Indeed. Things that are quite important to mention I think: 1. its paid, currently $8 per month, but its going to be more in the future as soon as it gets established (and seriously, the VI community currently takes all that is labeled with AI and aimed towards them) and 2. I don't want to know how much of this was actually developed by AI instead of a real dev thinking about consequences.

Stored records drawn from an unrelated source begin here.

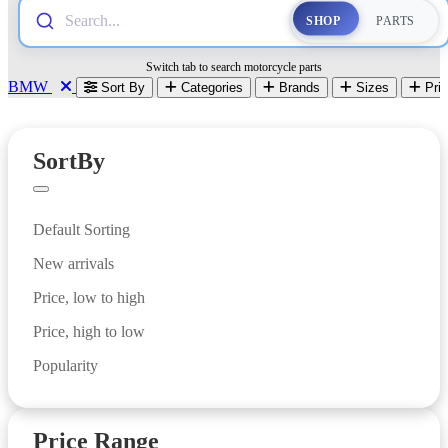
Search...
SHOP
PARTS
Switch tab to search motorcycle parts
BMW
Sort By
Categories
Brands
Sizes
Pri
PARTS
SortBy
Default Sorting
New arrivals
Price, low to high
Price, high to low
Popularity
Price Range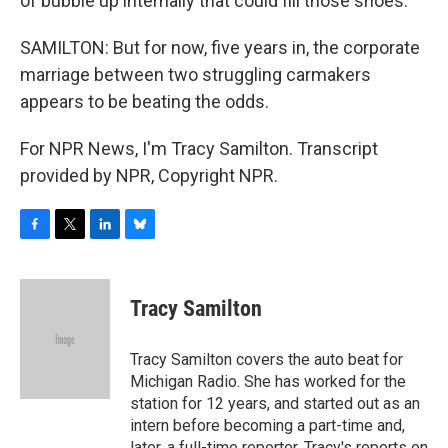
of bubble up internally that could fill those shoes.
SAMILTON: But for now, five years in, the corporate
marriage between two struggling carmakers
appears to be beating the odds.
For NPR News, I'm Tracy Samilton. Transcript
provided by NPR, Copyright NPR.
F
T
L
B
a
w
i
l
c
i
n
u
e
t
k
e
Tracy Samilton
b
t
e
s
o
e
d
k
o
r
I
y
Tracy Samilton covers the auto beat for
k
n
Michigan Radio. She has worked for the
station for 12 years, and started out as an
intern before becoming a part-time and,
later, a full-time reporter. Tracy's reports on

Matt Campbell reshared this.

in reply to Matt Campbell

But this is exactly what they want, this kind of program is exactly what the business is and the corporations, no matter how much of a coding monstrosity it is. and this is exactly what so called AI developers output. I would encourage you to read publications like blood in the machine for some actually salient Tech criticism. I hate to say it, but this kind of program, this kind of coding monstrosity, is exactly what the industry wants and it’s exactly what the industry is pushing and has been for years. Absolutely none of it is coded in an elegant way: and this is just yet another example out of a few Dozen I can think of
in reply to Matt Campbell

What do you think of VOCR and TypeAhead? They seem like much better implementations of a similar concept. VOCR uses OCR and other (non-LLM) techniques to make an inaccessible application navigable, using its own commands to move between and activate controls. In my experience its definitely better than screen recognition on iOS. You can use an LLM to ask questions about an image or about the screen, or you can have an LLM divide the screen into areas and describe them separately, but these are just additional features. TypeAhead can use an LLM to move the VoiceOver focus to a specific element, no matter where it is in the application, and it can also directly perform tasks on your computer. However, for multi-step tasks, it always says what it is doing before it does it, and you can cancel it if it starts doing something you don't want. There are privacy concerns, because it uses GPT 3.5 or GPT 4, so I wish it supported ollama or lmstudio, but overall I like it. You can also record your own macros and tell it to execute them. It has a free plan, with GPT 3.5, and a $15 a month plan with GPT 4. Both of these applications only support MacOS currently though.
in reply to Matt Campbell

Hey Matt, developer of Guide here. Thanks for taking the time to dive deep into Guide and share your analysis. You're right to call out the security issues. Right now, my main priority is tightening security, particularly around restricting local server connections, and I've temporarily pulled download links until these fixes are fully implemented. Expect an update in the next few days addressing this specifically.